Page images and the text extracted from them:
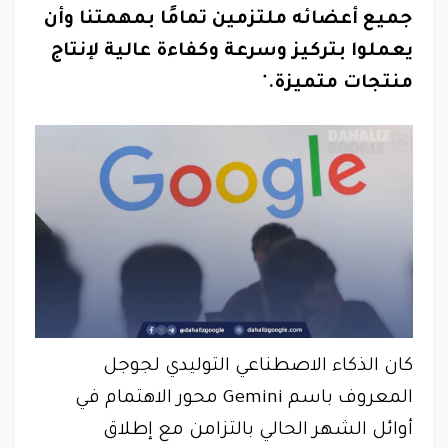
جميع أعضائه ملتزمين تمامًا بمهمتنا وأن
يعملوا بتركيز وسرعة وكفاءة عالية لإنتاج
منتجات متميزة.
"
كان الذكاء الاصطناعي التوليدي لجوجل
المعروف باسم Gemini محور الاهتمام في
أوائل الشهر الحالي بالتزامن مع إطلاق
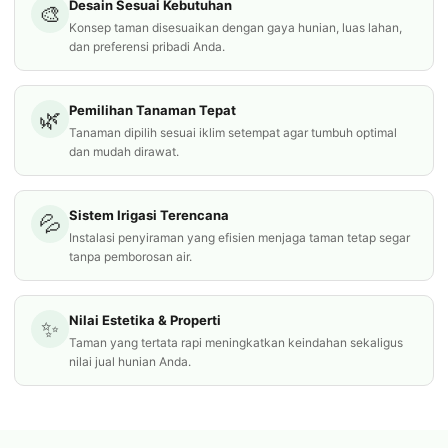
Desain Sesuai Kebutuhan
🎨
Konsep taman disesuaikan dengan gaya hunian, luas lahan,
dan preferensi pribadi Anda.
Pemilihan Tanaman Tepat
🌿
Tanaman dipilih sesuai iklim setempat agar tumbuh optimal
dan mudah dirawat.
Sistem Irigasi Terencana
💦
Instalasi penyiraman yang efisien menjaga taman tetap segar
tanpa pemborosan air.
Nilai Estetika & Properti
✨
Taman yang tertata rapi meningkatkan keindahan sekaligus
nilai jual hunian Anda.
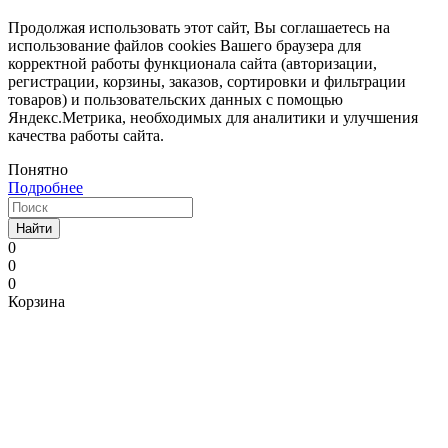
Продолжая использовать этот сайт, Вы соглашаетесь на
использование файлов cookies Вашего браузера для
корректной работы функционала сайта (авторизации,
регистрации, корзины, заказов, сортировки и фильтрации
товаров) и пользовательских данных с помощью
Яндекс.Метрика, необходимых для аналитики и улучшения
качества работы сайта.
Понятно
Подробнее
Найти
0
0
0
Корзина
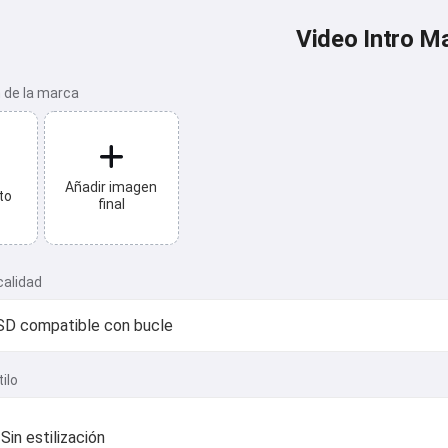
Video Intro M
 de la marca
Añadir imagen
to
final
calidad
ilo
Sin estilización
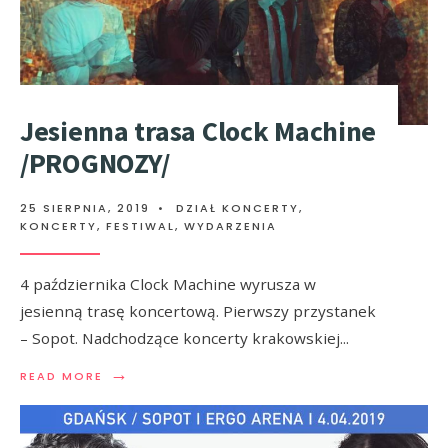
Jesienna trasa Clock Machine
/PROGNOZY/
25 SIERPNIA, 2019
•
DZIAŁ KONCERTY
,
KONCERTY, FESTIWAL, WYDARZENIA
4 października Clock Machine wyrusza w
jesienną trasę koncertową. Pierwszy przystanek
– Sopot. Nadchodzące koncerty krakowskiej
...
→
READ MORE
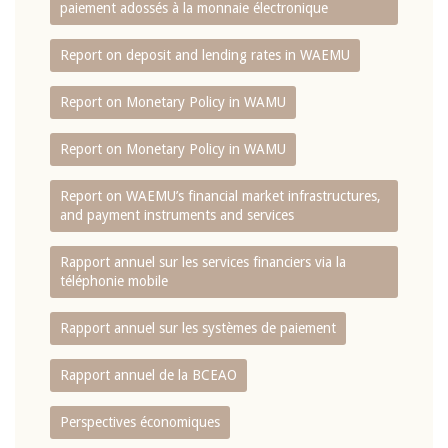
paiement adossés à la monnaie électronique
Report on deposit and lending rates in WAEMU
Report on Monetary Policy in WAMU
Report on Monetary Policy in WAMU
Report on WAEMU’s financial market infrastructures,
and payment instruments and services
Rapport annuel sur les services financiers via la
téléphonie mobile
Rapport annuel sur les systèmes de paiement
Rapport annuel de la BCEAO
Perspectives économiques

Task directions:
Copy the text of every item above word for word, and leave the pictures out of your answer.

Answer section:
جميع أعضائه ملتزمين تمامًا بمهمتنا وأن
يعملوا بتركيز وسرعة وكفاءة عالية لإنتاج
منتجات متميزة.
"
كان الذكاء الاصطناعي التوليدي لجوجل
المعروف باسم Gemini محور الاهتمام في
أوائل الشهر الحالي بالتزامن مع إطلاق
Desain Sesuai Kebutuhan
🎨
Konsep taman disesuaikan dengan gaya hunian, luas lahan,
dan preferensi pribadi Anda.
Pemilihan Tanaman Tepat
🌿
Tanaman dipilih sesuai iklim setempat agar tumbuh optimal
dan mudah dirawat.
Sistem Irigasi Terencana
💦
Instalasi penyiraman yang efisien menjaga taman tetap segar
tanpa pemborosan air.
Nilai Estetika & Properti
✨
Taman yang tertata rapi meningkatkan keindahan sekaligus
nilai jual hunian Anda.
Продолжая использовать этот сайт, Вы соглашаетесь на
использование файлов cookies Вашего браузера для
корректной работы функционала сайта (авторизации,
регистрации, корзины, заказов, сортировки и фильтрации
товаров) и пользовательских данных с помощью
Яндекс.Метрика, необходимых для аналитики и улучшения
качества работы сайта.
Понятно
Подробнее
Найти
0
0
0
Корзина
Video Intro M
 de la marca
Añadir imagen
to
final
calidad
ilo
Sin estilización
Jesienna trasa Clock Machine
/PROGNOZY/
25 SIERPNIA, 2019
•
DZIAŁ KONCERTY
,
KONCERTY, FESTIWAL, WYDARZENIA
4 października Clock Machine wyrusza w
jesienną trasę koncertową. Pierwszy przystanek
– Sopot. Nadchodzące koncerty krakowskiej
...
→
READ MORE
paiement adossés à la monnaie électronique
Report on deposit and lending rates in WAEMU
Report on Monetary Policy in WAMU
Report on Monetary Policy in WAMU
Report on WAEMU’s financial market infrastructures,
and payment instruments and services
Rapport annuel sur les services financiers via la
téléphonie mobile
Rapport annuel sur les systèmes de paiement
Rapport annuel de la BCEAO
Perspectives économiques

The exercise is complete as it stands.